■ **Source excerpt**:
Study Material (Lecture Notes)

Business Statistics

107 QUAN

Instructor’s Name

Md. IzharAlam, PhD

Assistant Professor

Department of Finance

College of Business Administration

King Saud University, Muzahimiyah

E- mail:

Mob No: + 966 536108067

KING SAUD UNIVERSITY

(MUZAHIMIYAH)

Main Objectives of the Course Specification

Business statistics teaches students to extract the best possible information from data in order to aid decision making, particularly in terms of sales forecasting, quality control and market research. You are also taught to determine the type of data which is needed, the way it should be collected and how it should be analyzed. After this course, you should be able to express a generally question as a statistical one, to use statistical tools for relevant calculations, and to apply graphical techniques for displaying data. The course will focus on descriptive statistics. Indeed, the main objective of Business Statistics is to describe data and make evidence based decisions using inferential statistics. This course should lead you to perform statistical analyses, interpret their results, and make inferences about the population from sample data.

■ **To-do list**:
(a) Answer each question from the course notes.
(i) Which department does the instructor belong to?
(ii) What course code is given for Business Statistics?
(iii) Which three areas of decision making does the statement of objectives name in particular?
(b) Print the passage of the course notes from "Department of Finance" up to and including "(MUZAHIMIYAH)".
The records have no connection to the course notes.

■ **Provided material**:
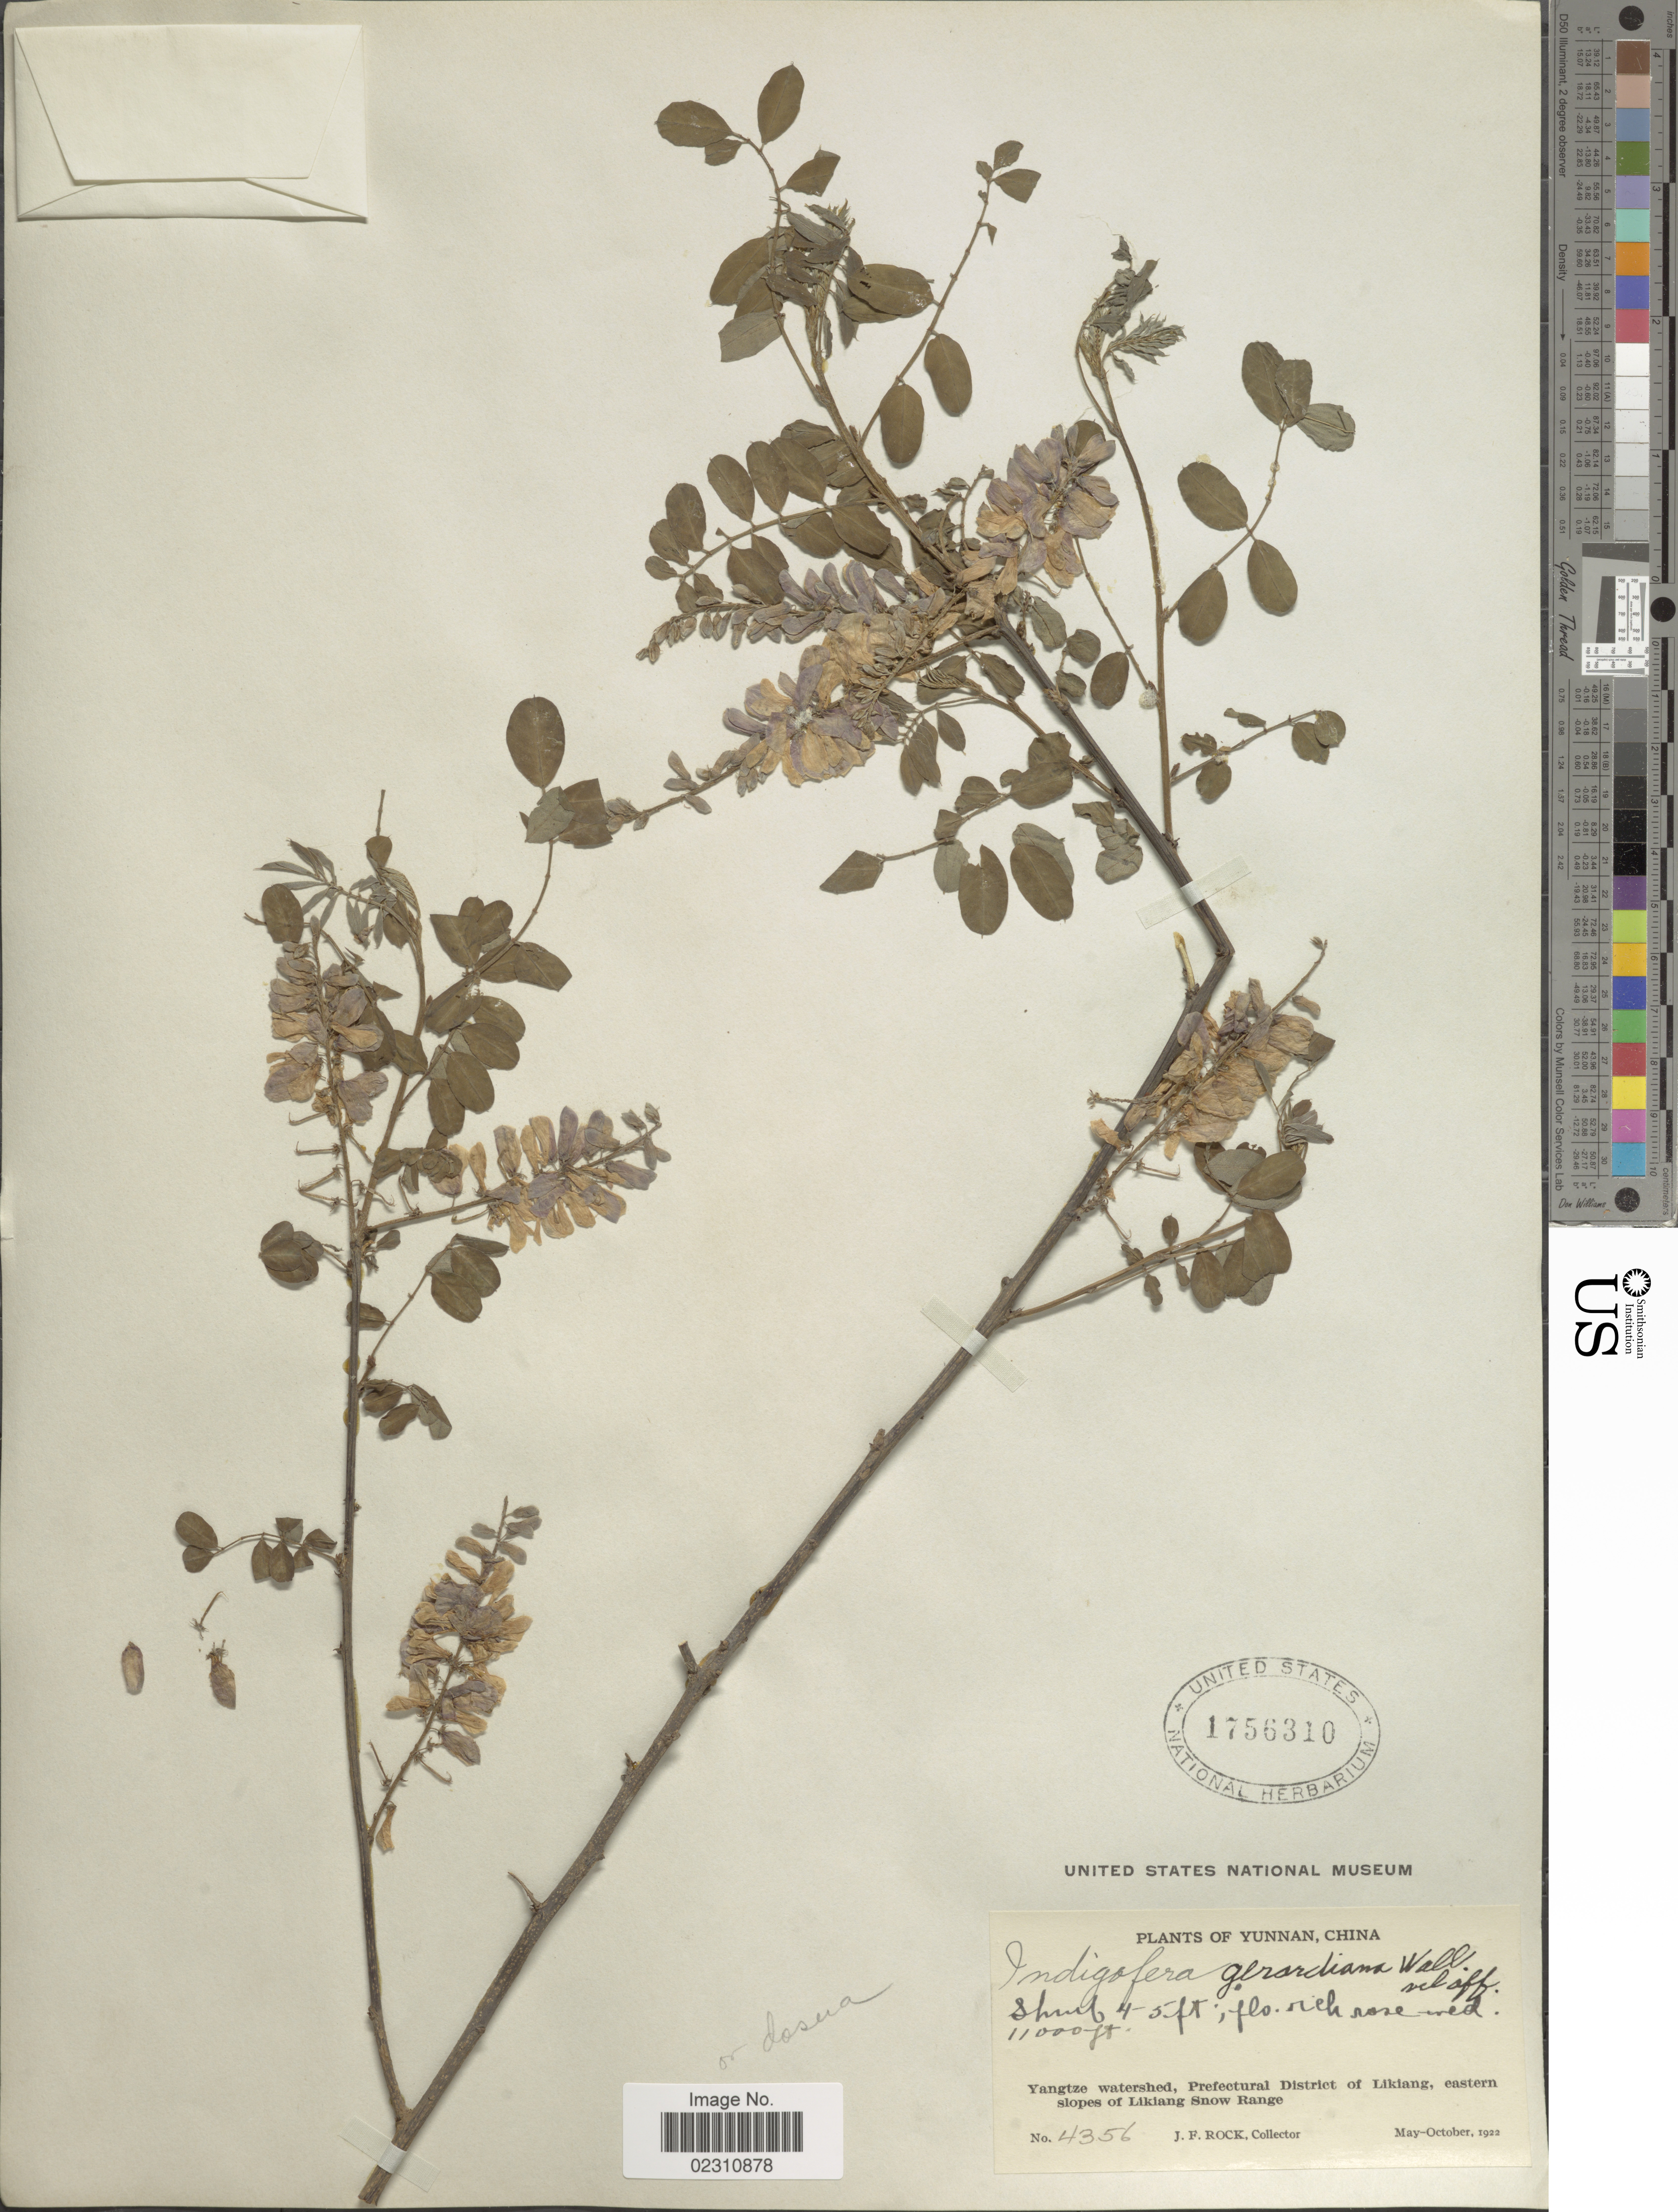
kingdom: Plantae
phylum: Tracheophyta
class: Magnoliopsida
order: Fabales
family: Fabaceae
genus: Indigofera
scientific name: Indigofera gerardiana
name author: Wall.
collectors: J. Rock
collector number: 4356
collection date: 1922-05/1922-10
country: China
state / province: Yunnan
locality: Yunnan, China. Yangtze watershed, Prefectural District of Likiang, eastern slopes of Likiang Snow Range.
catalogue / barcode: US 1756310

■ **Set of answers**:
(a)
(i) Department of Finance
(ii) 107 QUAN
(iii) Sales forecasting, quality control and market research

(b)
Department of Finance

College of Business Administration

King Saud University, Muzahimiyah

E- mail:

Mob No: + 966 536108067

KING SAUD UNIVERSITY

(MUZAHIMIYAH)